*SUPREME COURT JUSTICES SUGGEST SUPPORT FOR ARIZONA VOTING CURBS
*SUPREME COURT FINISHES ARGUMENTS ON VOTING RIGHTS ACT
The US Supreme Court on Tuesday will hear arguments in two Republican-backed vote integrity laws in an Arizona case which could affect how the nation's lower courts resolve election disputes over ballot harvesting and casting ballots in the wrong precincts.
The case, for which virtual oral arguments will begin on Tuesday, will be a test of the Voting Rights Act - which the Supreme Court significantly pared back in 2013, according to NBC News.
Two Arizona laws are at issue in the virtual oral arguments before the justices. One requires election officials to reject ballots cast in the wrong precincts. The other concerns voting by mail and provides that only the voter, a family member or a caregiver can collect and deliver a completed ballot. -NBC News
"Prohibiting unlimited third-party ballot harvesting is a commonsense means of protecting the secret ballot," argued the state in court filings, while the out-of-precinct rule is designed to prevent people from voting multiple times.
Arizona officials and the state Republican Party are joined by 19 largely Republican-led states in Tuesday's case. The state is one of about 20 states which limits ballot collection - as existing law only allows a limited category of people to handle another person's completed ballot, such as family, caregivers, mail carriers and election officials - not community groups going door to door to harvest ballots, which Republicans argue provides an opportunity for voter fraud.
Arizona Democrats, meanwhile, say preventing ballot harvesting and switching polling locations is racist and disenfranchise minorities because the state has a history of switching polling locations more often in minority neighborhoods by encouraging mistakes.
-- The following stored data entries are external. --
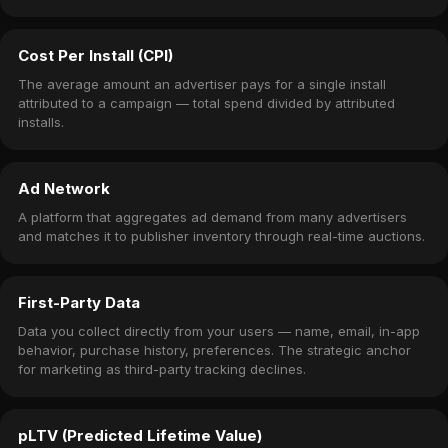
Cost Per Install (CPI)
The average amount an advertiser pays for a single install
attributed to a campaign — total spend divided by attributed
installs.
Ad Network
A platform that aggregates ad demand from many advertisers
and matches it to publisher inventory through real-time auctions.
First-Party Data
Data you collect directly from your users — name, email, in-app
behavior, purchase history, preferences. The strategic anchor
for marketing as third-party tracking declines.
pLTV (Predicted Lifetime Value)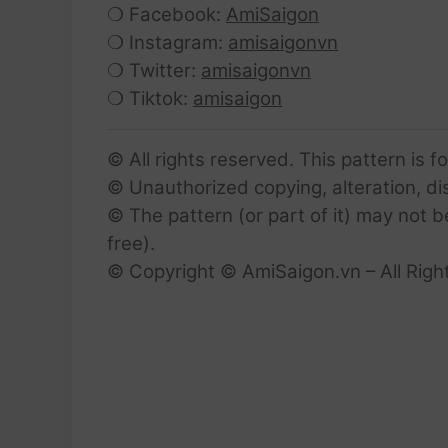
❍ Facebook:
AmiSaigon
❍ Instagram:
amisaigonvn
❍ Twitter:
amisaigonvn
❍ Tiktok:
amisaigon
© All rights reserved. This pattern is f
© Unauthorized copying, alteration, dist
© The pattern (or part of it) may not b
free).
© Copyright © AmiSaigon.vn – All Righ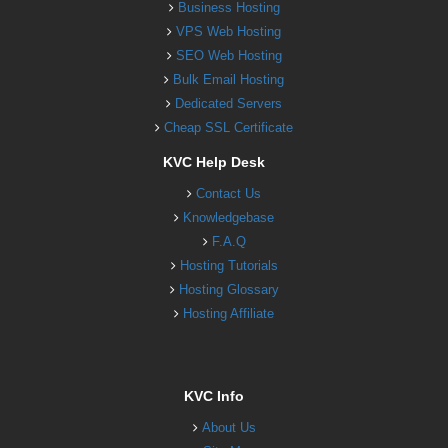
Business Hosting
VPS Web Hosting
SEO Web Hosting
Bulk Email Hosting
Dedicated Servers
Cheap SSL Certificate
KVC Help Desk
Contact Us
Knowledgebase
F.A.Q
Hosting Tutorials
Hosting Glossary
Hosting Affiliate
KVC Info
About Us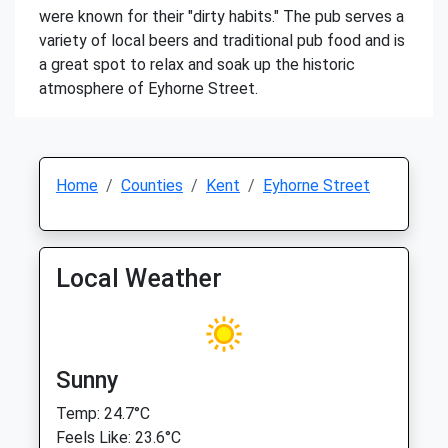
were known for their "dirty habits." The pub serves a
variety of local beers and traditional pub food and is
a great spot to relax and soak up the historic
atmosphere of Eyhorne Street.
Home
Counties
Kent
Eyhorne Street
Local Weather
Sunny
Temp: 24.7°C
Feels Like: 23.6°C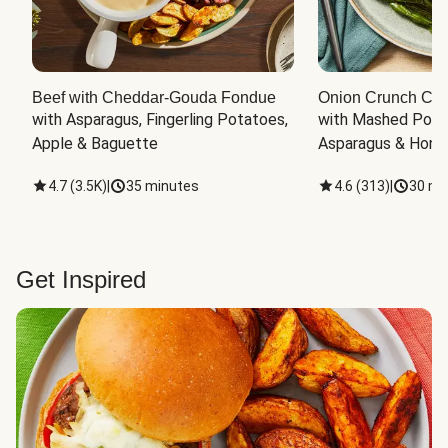
Beef with Cheddar-Gouda Fondue
Onion Crunch Chi
with Asparagus, Fingerling Potatoes, 
with Mashed Potat
Apple & Baguette
Asparagus & Honey
4.7
(
3.5K
)
|
35 minutes
4.6
(
313
)
|
30 mi
Get Inspired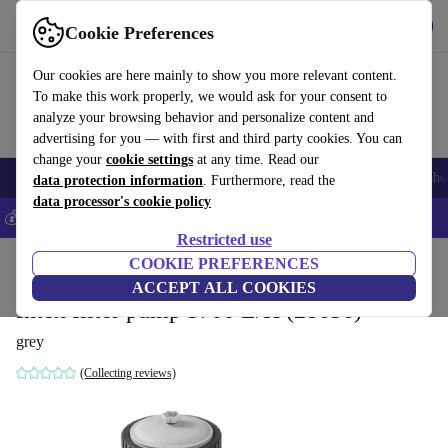
Get the app
Download
Cookie Preferences
Use refurbed fast and easy
Our cookies are here mainly to show you more relevant content.
To make this work properly, we would ask for your consent to
analyze your browsing behavior and personalize content and
advertising for you — with first and third party cookies. You can
change your
cookie settings
at any time. Read our
Smartphones
Laptops
Tablets
Smartwatches
Accessories
Headpho
data protection information
. Furthermore, read the
data processor's cookie policy
💰Save 5% MORE on all iPhones – Code: IPHONEDEAL –
T&Cs
Restricted use
Home
Products
Garden
COOKIE PREFERENCES
Pools & pool accessories
ACCEPT ALL COOKIES
Intex filter pump 5700 L/H (28636)
grey
(Collecting reviews)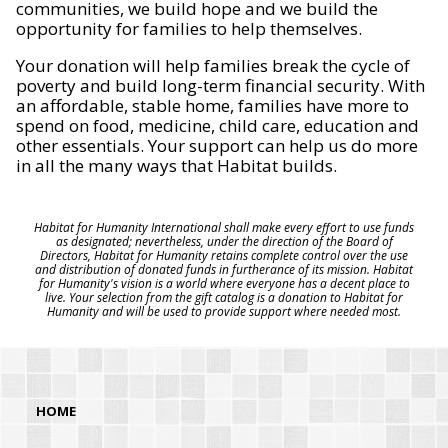
communities, we build hope and we build the
opportunity for families to help themselves.
Your donation will help families break the cycle of
poverty and build long-term financial security. With
an affordable, stable home, families have more to
spend on food, medicine, child care, education and
other essentials. Your support can help us do more
in all the many ways that Habitat builds.
Habitat for Humanity International shall make every effort to use funds
as designated; nevertheless, under the direction of the Board of
Directors, Habitat for Humanity retains complete control over the use
and distribution of donated funds in furtherance of its mission. Habitat
for Humanity's vision is a world where everyone has a decent place to
live. Your selection from the gift catalog is a donation to Habitat for
Humanity and will be used to provide support where needed most.
HOME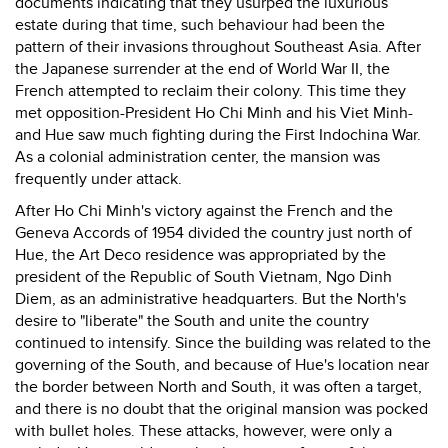
documents indicating that they usurped the luxurious
estate during that time, such behaviour had been the
pattern of their invasions throughout Southeast Asia. After
the Japanese surrender at the end of World War II, the
French attempted to reclaim their colony. This time they
met opposition-President Ho Chi Minh and his Viet Minh-
and Hue saw much fighting during the First Indochina War.
As a colonial administration center, the mansion was
frequently under attack.
After Ho Chi Minh's victory against the French and the
Geneva Accords of 1954 divided the country just north of
Hue, the Art Deco residence was appropriated by the
president of the Republic of South Vietnam, Ngo Dinh
Diem, as an administrative headquarters. But the North's
desire to "liberate" the South and unite the country
continued to intensify. Since the building was related to the
governing of the South, and because of Hue's location near
the border between North and South, it was often a target,
and there is no doubt that the original mansion was pocked
with bullet holes. These attacks, however, were only a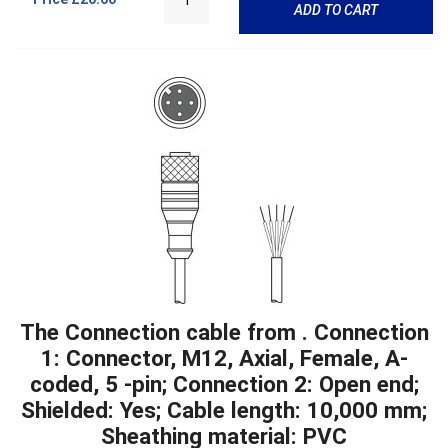
ADD TO CART
The Connection cable from . Connection
1: Connector, M12, Axial, Female, A-
coded, 5 -pin; Connection 2: Open end;
Shielded: Yes; Cable length: 10,000 mm;
Sheathing material: PVC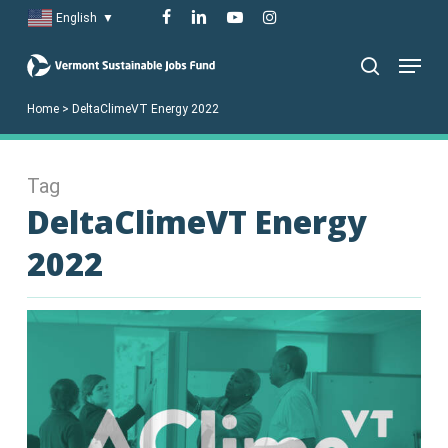
Skip
facebook
linkedin
youtube
instagram
English
▼
to
Menu
main
search
content
Home
>
DeltaClimeVT Energy 2022
Tag
DeltaClimeVT Energy
2022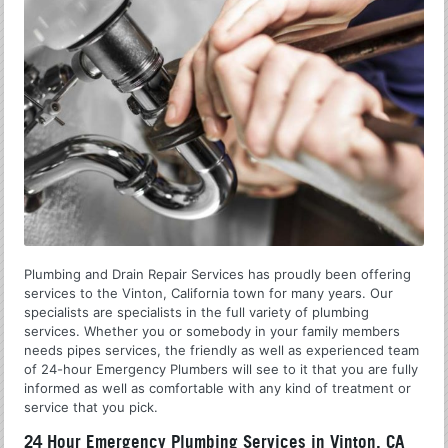
Plumbing and Drain Repair Services has proudly been offering
services to the Vinton, California town for many years. Our
specialists are specialists in the full variety of plumbing
services. Whether you or somebody in your family members
needs pipes services, the friendly as well as experienced team
of 24-hour Emergency Plumbers will see to it that you are fully
informed as well as comfortable with any kind of treatment or
service that you pick.
24 Hour Emergency Plumbing Services in Vinton, CA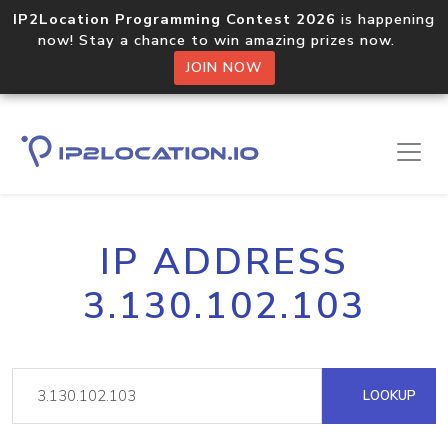
IP2Location Programming Contest 2026
is happening
now! Stay a chance to win amazing prizes now.
JOIN NOW
IP ADDRESS
3.130.102.103
LOOKUP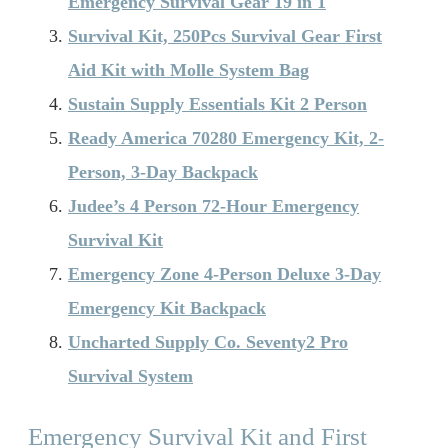
Emergency Survival Gear 19 in 1
Survival Kit, 250Pcs Survival Gear First
Aid Kit with Molle System Bag
Sustain Supply Essentials Kit 2 Person
Ready America 70280 Emergency Kit, 2-
Person, 3-Day Backpack
Judee’s 4 Person 72-Hour Emergency
Survival Kit
Emergency Zone 4-Person Deluxe 3-Day
Emergency Kit Backpack
Uncharted Supply Co. Seventy2 Pro
Survival System
Emergency Survival Kit and First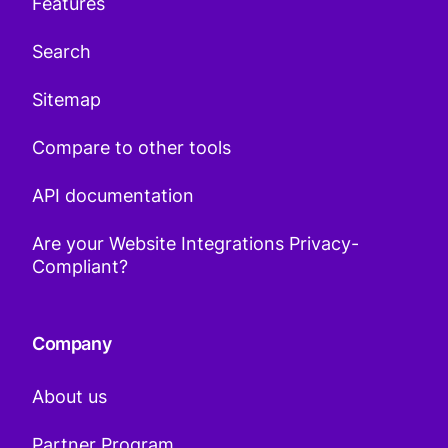
Features
Search
Sitemap
Compare to other tools
API documentation
Are your Website Integrations Privacy-
Compliant?
Company
About us
Partner Program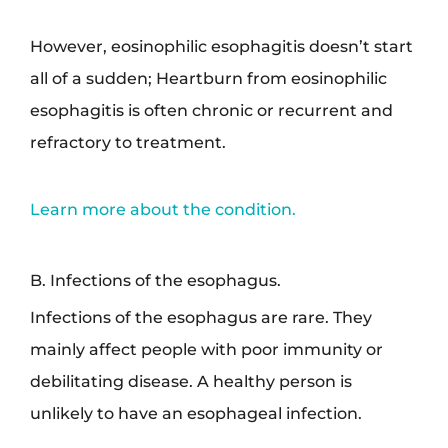
However, eosinophilic esophagitis doesn’t start
all of a sudden; Heartburn from eosinophilic
esophagitis is often chronic or recurrent and
refractory to treatment.
Learn more about the condition.
B. Infections of the esophagus.
Infections of the esophagus are rare. They
mainly affect people with poor immunity or
debilitating disease. A healthy person is
unlikely to have an esophageal infection.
"As a result, many voters — a disproportionate share of whom are minorities — have come to rely upon friends, neighbors, activists, and campaigns to collect and deliver their voted mail ballots," the DNC brief states. "Ballot-collection assistance is particularly crucial in the final days before an election when it is too late to return ballots by mail."
Democrats also argue that minorities move more often and are less likely to own homes, requiring them to change polling locations more often.